Work order >>
All records shown below should be given again, character for character.

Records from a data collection
*****

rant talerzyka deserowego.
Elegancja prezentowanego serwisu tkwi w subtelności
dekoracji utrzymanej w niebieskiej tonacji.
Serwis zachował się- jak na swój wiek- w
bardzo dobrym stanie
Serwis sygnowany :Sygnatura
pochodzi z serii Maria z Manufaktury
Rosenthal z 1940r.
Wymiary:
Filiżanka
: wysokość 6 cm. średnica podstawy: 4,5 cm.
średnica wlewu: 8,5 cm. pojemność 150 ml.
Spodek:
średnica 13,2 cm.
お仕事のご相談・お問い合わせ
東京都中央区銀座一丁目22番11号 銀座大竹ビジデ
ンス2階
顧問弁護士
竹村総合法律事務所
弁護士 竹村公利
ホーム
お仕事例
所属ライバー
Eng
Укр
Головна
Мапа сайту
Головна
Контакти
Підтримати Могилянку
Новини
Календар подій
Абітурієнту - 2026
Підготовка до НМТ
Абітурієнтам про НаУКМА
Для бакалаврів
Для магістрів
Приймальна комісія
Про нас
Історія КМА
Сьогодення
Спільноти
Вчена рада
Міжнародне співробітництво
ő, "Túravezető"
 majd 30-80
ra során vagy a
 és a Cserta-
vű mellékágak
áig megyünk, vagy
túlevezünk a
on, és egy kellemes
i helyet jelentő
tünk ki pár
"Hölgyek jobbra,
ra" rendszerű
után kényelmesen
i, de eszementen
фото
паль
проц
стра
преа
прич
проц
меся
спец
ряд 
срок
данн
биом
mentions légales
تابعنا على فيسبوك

*****

Answer box >>
rant talerzyka deserowego.
Elegancja prezentowanego serwisu tkwi w subtelności
dekoracji utrzymanej w niebieskiej tonacji.
Serwis zachował się- jak na swój wiek- w
bardzo dobrym stanie
Serwis sygnowany :Sygnatura
pochodzi z serii Maria z Manufaktury
Rosenthal z 1940r.
Wymiary:
Filiżanka
: wysokość 6 cm. średnica podstawy: 4,5 cm.
średnica wlewu: 8,5 cm. pojemność 150 ml.
Spodek:
średnica 13,2 cm.
お仕事のご相談・お問い合わせ
東京都中央区銀座一丁目22番11号 銀座大竹ビジデ
ンス2階
顧問弁護士
竹村総合法律事務所
弁護士 竹村公利
ホーム
お仕事例
所属ライバー
Eng
Укр
Головна
Мапа сайту
Головна
Контакти
Підтримати Могилянку
Новини
Календар подій
Абітурієнту - 2026
Підготовка до НМТ
Абітурієнтам про НаУКМА
Для бакалаврів
Для магістрів
Приймальна комісія
Про нас
Історія КМА
Сьогодення
Спільноти
Вчена рада
Міжнародне співробітництво
ő, "Túravezető"
 majd 30-80
ra során vagy a
 és a Cserta-
vű mellékágak
áig megyünk, vagy
túlevezünk a
on, és egy kellemes
i helyet jelentő
tünk ki pár
"Hölgyek jobbra,
ra" rendszerű
után kényelmesen
i, de eszementen
фото
паль
проц
стра
преа
прич
проц
меся
спец
ряд 
срок
данн
биом
mentions légales
تابعنا على فيسبوك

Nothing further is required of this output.